» **YOUR OBJECTIVE**:
Put the items starting with the line with "collector number: 5363" and going on through the line with "elevation (m): 2200" into a two-column CSV with the headers field and value. Give one row per item, with each part in its own quoted field and any line breaks turned into spaces.

» **SUPPLIED MATERIAL**:
______

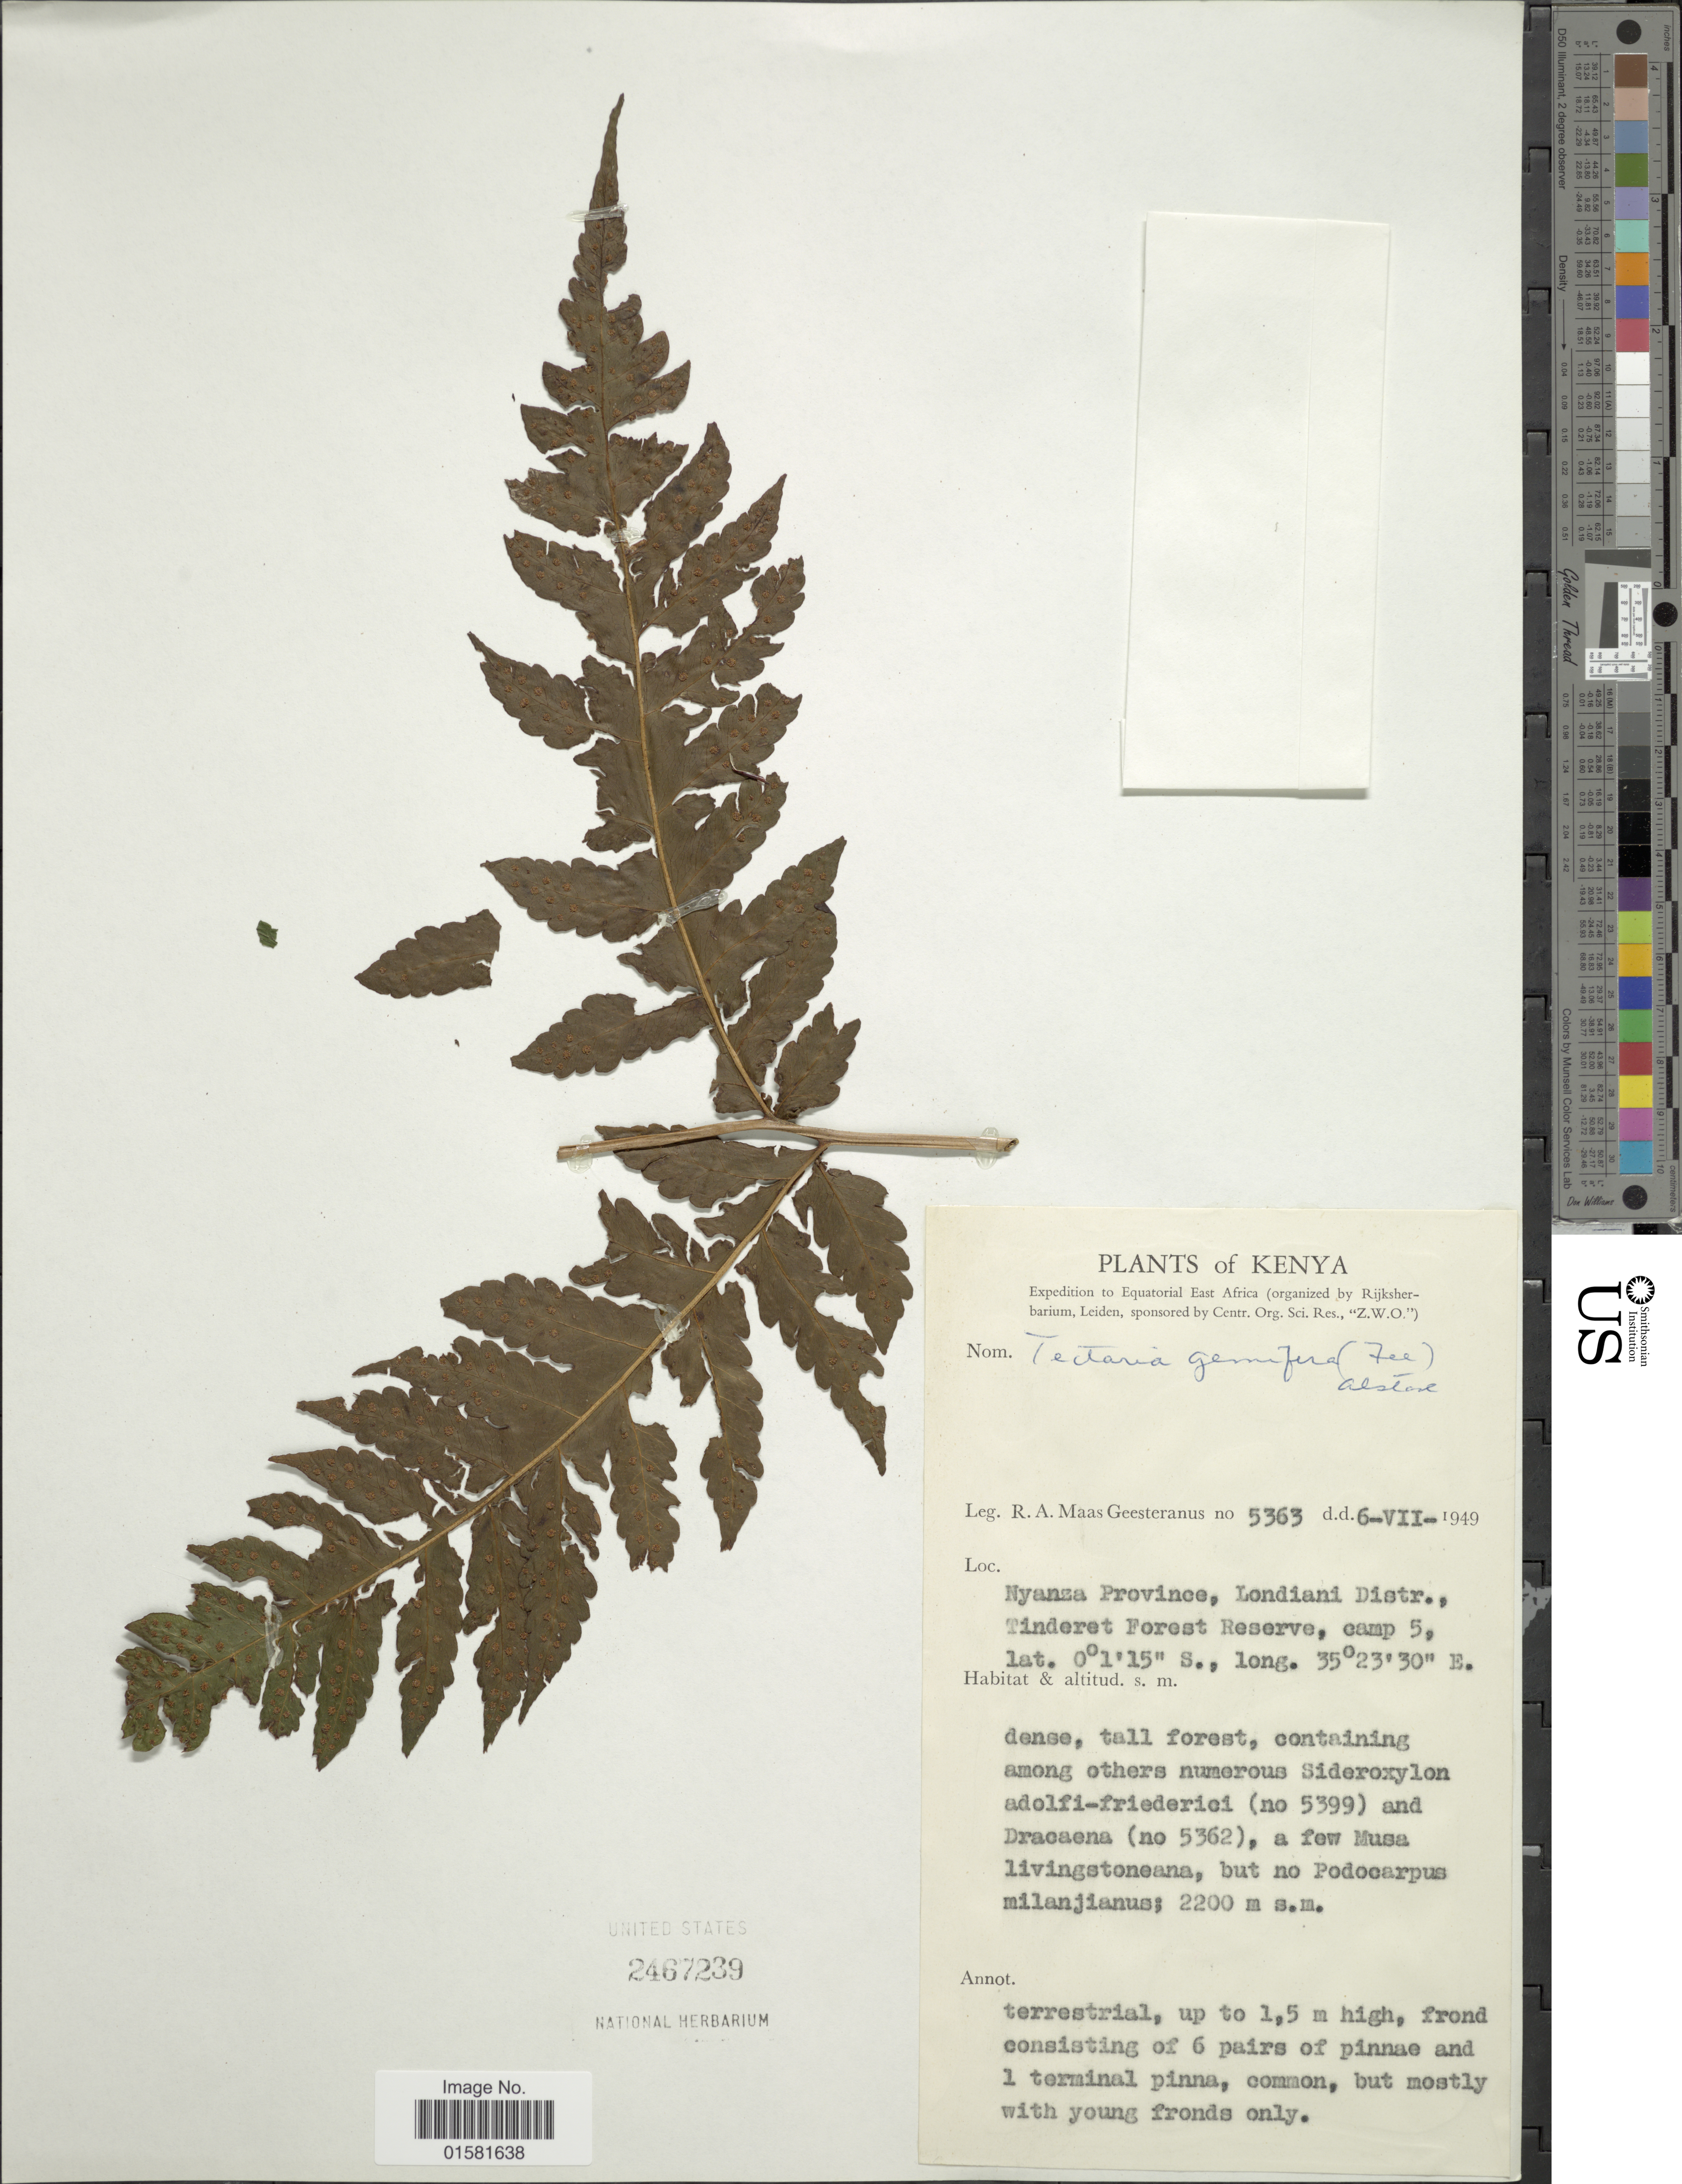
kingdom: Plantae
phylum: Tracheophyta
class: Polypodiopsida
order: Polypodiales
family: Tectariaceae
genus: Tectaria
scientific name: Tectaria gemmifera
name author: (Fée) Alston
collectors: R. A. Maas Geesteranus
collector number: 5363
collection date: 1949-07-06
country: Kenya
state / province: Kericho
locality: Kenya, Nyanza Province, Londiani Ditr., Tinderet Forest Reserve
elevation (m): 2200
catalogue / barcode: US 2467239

______

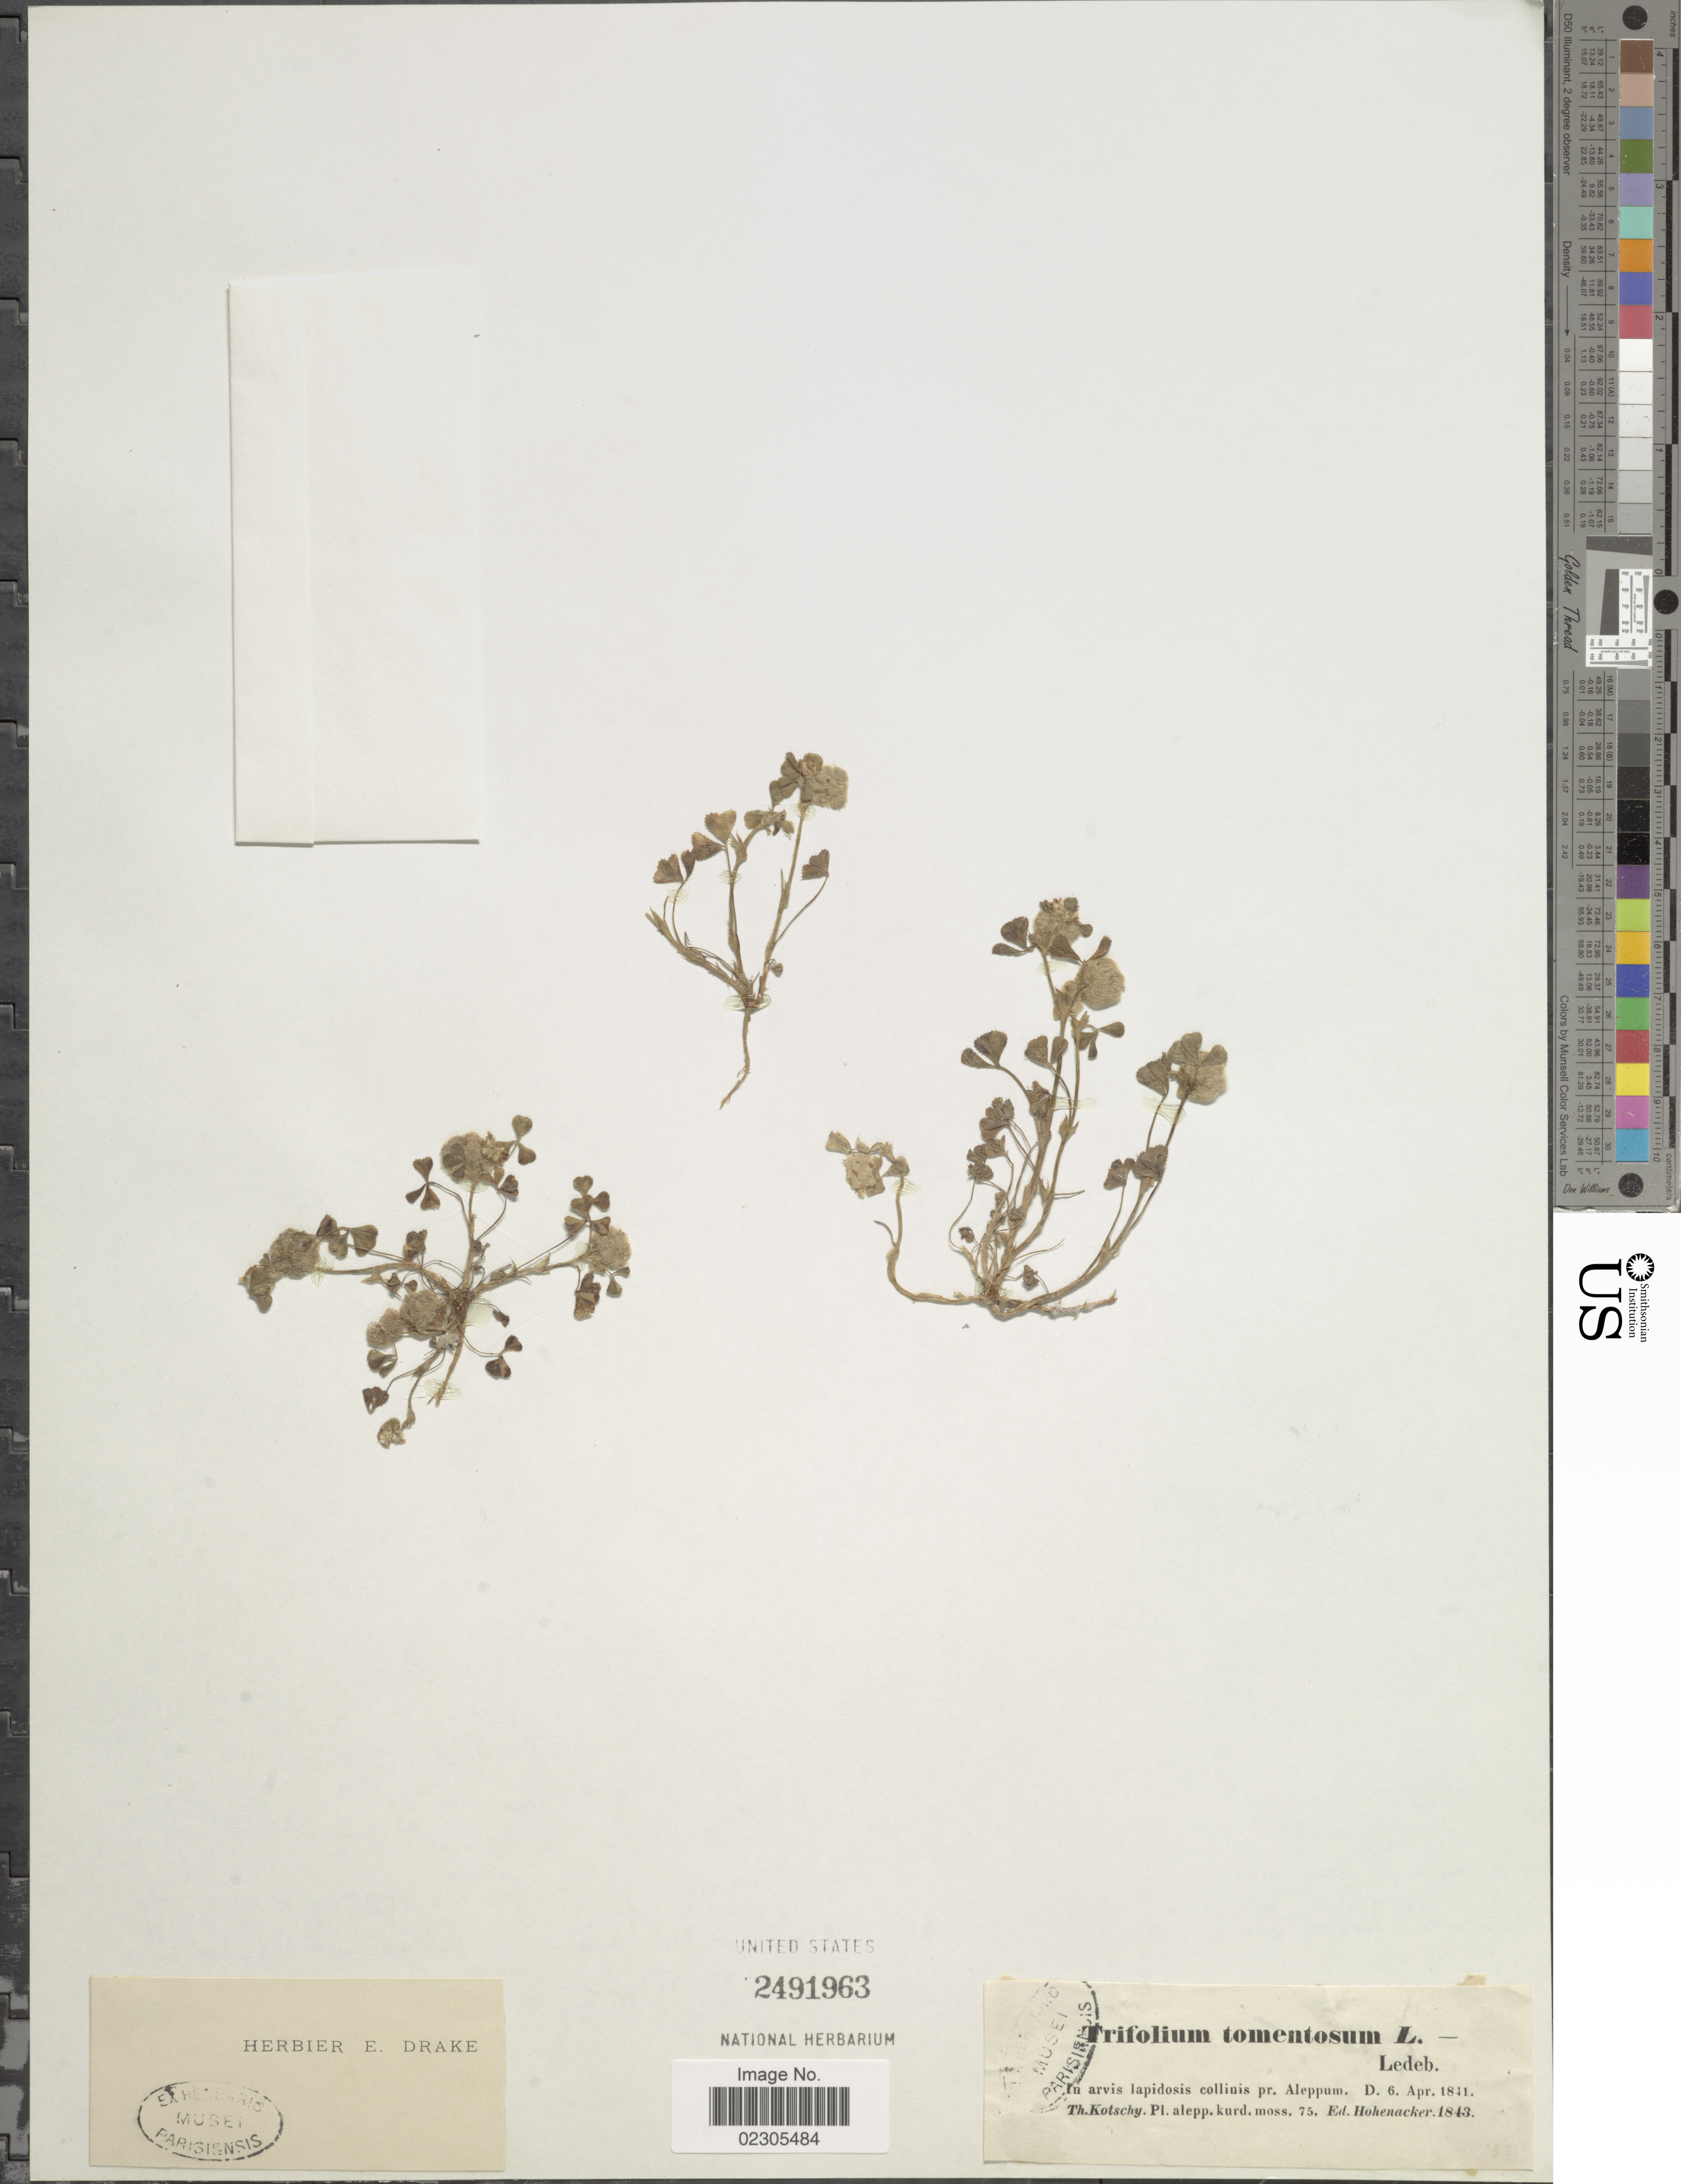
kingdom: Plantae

______

» **SOLUTION FOR THIS TASK**:
field,value
"collector number:","5363"
"collection date:","1949-07-06"
"country:","Kenya"
"state / province:","Kericho"
"locality:","Kenya, Nyanza Province, Londiani Ditr., Tinderet Forest Reserve"
"elevation (m):","2200"